- Country: United States
- Language: English
- Genre: Science fiction

Publication
- Published in: Astounding Science Fiction
- Publication type: Periodical
- Publisher: Street & Smith
- Media type: Print (Magazine)
- Publication date: 1953

= And a Star to Steer Her By =

Short story by G. Harry Stine

"And a Star to Steer Her By" is a science fiction short story by American writer G. Harry Stine, originally published, under the name Lee Correy, in the June 1953 issue of Astounding Science Fiction. It was later published in Every Boy's Book of Outer Space Stories. The title comes from a line in John Masefield's poem Sea-Fever.

==Plot summary==

Rod Garver is a 35-year-old spaceman who has just lost his left hand and had it replaced with an artificial one. Unfortunately, he can no longer work as a jet man on rockets because his new hand isn't strong enough, and must be left behind on the planet Mars in the spaceport of Canalopolis. His ship, the Timurlane heads on to Jupiter's moon Ganymede, while he attempts to return to Terra.

He spends several months waiting around in the bars spacemen frequent, including the club for the League of Free Traders, hoping to find a captain willing to hire him for a return trip to Terra. The Fafnir, an aging cargo ship, makes an emergency landing near Canalopolis after its jet man is killed when a machine in his power room explodes. The Dutch captain, Vanderhoff, offers Garver the open post, on a run back to Terra. Despite some misgivings about serving on a ship in such disrepair, Garver accepts and after several weeks of repairing Fafnir, they depart—along with the electronics man, Winchell 'Winch' Astrabadi, an Arab 'Moslem' with a New York accent and his cat, Cosmo. During the nine month flight, Garver decides he will open a restaurant catering to the tastes of spacemen, as he isn't ready to retire. The three men get to know each other and enjoy watching Cosmo, who, like most cats, has adapted well to zero-g life. Arriving at Terra, they land at White Sands, New Mexico, with only a minor mechanical incident. Garver departs to open a spaceman-oriented bar and grill, Vanderhoff puts the Fafnir up for sale as scrape and Winch takes a job on a shuttle to and from Luna.

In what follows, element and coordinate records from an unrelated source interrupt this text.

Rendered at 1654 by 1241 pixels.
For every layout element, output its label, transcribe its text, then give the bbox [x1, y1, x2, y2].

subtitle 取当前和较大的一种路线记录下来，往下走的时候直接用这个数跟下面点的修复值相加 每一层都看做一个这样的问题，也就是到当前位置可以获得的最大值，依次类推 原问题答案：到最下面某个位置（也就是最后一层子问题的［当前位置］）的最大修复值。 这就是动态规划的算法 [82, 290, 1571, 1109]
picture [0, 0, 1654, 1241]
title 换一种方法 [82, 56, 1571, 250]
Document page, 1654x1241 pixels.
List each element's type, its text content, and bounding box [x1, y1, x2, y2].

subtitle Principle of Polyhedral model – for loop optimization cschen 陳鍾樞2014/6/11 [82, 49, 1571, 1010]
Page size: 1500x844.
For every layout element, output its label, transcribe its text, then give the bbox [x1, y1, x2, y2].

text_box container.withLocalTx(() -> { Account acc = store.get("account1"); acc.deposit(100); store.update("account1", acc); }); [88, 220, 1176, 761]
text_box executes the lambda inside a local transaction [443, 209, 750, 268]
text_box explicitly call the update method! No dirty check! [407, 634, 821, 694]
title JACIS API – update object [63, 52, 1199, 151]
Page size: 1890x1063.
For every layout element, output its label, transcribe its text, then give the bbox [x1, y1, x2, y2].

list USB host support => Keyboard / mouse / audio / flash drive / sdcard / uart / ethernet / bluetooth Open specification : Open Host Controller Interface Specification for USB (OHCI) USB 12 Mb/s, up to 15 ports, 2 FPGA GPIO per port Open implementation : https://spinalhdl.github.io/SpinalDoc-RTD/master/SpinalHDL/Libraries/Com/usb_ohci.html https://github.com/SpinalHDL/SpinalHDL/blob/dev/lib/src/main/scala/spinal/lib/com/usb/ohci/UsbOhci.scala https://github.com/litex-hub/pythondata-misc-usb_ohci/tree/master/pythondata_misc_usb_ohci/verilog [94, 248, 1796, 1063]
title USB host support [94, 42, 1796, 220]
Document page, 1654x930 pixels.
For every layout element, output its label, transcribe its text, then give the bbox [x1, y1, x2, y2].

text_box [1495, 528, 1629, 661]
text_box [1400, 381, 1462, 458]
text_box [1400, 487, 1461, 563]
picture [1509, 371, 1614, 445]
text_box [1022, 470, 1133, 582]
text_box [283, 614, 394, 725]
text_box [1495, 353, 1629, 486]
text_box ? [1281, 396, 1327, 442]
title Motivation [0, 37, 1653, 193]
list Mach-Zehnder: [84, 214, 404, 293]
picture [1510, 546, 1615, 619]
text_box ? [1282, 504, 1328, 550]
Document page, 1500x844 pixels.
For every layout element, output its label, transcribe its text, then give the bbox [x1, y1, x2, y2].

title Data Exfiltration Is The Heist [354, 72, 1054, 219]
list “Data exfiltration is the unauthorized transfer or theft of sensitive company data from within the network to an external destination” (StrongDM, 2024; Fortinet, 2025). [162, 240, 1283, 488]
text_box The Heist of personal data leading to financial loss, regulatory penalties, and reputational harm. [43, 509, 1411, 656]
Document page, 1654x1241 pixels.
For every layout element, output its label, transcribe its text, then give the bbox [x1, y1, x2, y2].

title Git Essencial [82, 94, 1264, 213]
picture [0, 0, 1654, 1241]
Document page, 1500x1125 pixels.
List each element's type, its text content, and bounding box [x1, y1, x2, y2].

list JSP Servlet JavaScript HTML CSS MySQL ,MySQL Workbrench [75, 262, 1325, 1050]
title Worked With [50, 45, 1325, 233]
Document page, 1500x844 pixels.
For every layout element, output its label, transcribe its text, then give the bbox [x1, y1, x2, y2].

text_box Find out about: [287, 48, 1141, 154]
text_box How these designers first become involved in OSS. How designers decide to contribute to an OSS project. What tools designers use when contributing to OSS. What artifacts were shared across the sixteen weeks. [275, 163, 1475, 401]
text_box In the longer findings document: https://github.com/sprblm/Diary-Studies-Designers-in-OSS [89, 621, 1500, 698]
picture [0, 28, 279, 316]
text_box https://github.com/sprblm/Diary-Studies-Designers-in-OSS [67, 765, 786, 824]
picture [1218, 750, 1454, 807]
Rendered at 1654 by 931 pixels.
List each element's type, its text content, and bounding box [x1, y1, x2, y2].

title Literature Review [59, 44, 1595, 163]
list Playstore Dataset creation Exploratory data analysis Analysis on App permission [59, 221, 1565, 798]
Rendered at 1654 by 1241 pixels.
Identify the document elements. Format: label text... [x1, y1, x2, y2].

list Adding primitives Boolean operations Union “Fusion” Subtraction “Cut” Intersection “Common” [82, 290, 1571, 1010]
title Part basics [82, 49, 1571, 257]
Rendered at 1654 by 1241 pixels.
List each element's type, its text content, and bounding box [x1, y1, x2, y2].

Garver's business is successful, but he yearns for the life of a spaceman. He meets Harvey Bernotte, a young southerner from a Venusian farm, who was just beginning as a spaceman when he was temporarily black-listed and is currently grounded on Terra. Now Harvey isn't sure if he wants to be a spaceman. Garver gives Harvey a job as a bartender, and Garver's old captain, Tomaszewski, returns to Terra and the two share news. Garver realizes he still wants to be a spaceman and convinces Vanderhoff to sell him the Fafnir in exchange for half ownership of the restaurant. Vanderhoff reveals he never put the Fafnir up for sale because he knew Garver wouldn't be able to resist the life of a spaceman. Garver, Winch and Harvey set off for Venus, but Vanderhoff and Garver observe that some people are born to be spacemen and there is nothing they can do to change that. They agree that Harvey is like Garver and will also eventually realize that he too belongs in space.

The story closes with:

"In every age, in every time, there have been those who are not content to settle down. They miss the kick of the wheel, the wail of the wind in the rigging, the exotic sights and smells of a harbor half across the world, the roar of engines cutting through the slipstream, and the powerful, body-shaking thunder of the jets. It is to these restless men with the wanderlust that the human race owes a priceless debt as the wanderers push the horizons out to the stars -- "

==Politics==
The world of the story seems to have a largely anarchic or libertarian political system. Most of the people seem to live with little government control. Some kind of unified economy exists, because the traders flying to Earth from other planets and then back out have to deal with fluctuating market prices that can cause the cargo they carry to lose its worth by the time they reach their market. There are organisations created by civilians, including the League of Free Traders, a guild of some sort with clubs on different planets. The civilization is advanced, but appears to have taken on some aspects of a frontier society. It is unclear if each planet has its own government, but some central government still has control over all planets. When the Fafnir lands on Earth, decommissioned and then put up for sale as scrap, the decommissioning process involves the Bureau of Space Commerce (BSC) removing the "bricks of fissionable material from her atomic pile." So some government oversight still exists to monitor and regulate certain dangerous substances. The story does not have the feel of a 'wild west,' but it does seem to be a capitalist libertarian utopia, where there are understood codes of conduct and everyone acts in a law-abiding manner—only without any evidence of laws or law-enforcement. Capitalist because all of the characters have jobs or are looking for something to do. A Utopia because everyone seems to be treated equally and different races have mixed and coexist peacefully.

The audience is probably meant to be boys, because there are no female characters, and the setting and plot (space and space travel) deal with subjects appealing to young boys, especially of the 1950s. The opening and closing paragraphs could be seen as specific encouragement for youths reading the story to become explorers and general encouragement to follow their dreams.